# JOB
Return, from the lines below, each one that includes the word "Emissionen".

(Collected data)

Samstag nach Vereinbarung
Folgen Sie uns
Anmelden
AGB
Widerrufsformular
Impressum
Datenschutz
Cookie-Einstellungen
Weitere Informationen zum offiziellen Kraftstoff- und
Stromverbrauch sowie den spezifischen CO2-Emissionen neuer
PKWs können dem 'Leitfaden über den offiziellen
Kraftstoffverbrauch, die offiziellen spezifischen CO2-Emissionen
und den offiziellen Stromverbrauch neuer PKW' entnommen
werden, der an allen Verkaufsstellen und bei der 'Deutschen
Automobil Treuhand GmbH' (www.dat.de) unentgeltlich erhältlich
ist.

---

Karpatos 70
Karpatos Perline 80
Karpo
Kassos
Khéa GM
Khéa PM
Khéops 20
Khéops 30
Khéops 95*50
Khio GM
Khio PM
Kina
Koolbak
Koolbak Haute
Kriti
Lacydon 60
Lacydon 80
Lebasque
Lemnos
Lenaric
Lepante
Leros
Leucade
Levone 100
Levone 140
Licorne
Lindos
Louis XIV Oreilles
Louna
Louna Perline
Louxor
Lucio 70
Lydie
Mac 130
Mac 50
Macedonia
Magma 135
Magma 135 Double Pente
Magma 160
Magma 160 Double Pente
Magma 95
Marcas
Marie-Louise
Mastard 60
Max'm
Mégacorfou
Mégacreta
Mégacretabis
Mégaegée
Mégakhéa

# REPLY TO THE TASK
Stromverbrauch sowie den spezifischen CO2-Emissionen neuer
Kraftstoffverbrauch, die offiziellen spezifischen CO2-Emissionen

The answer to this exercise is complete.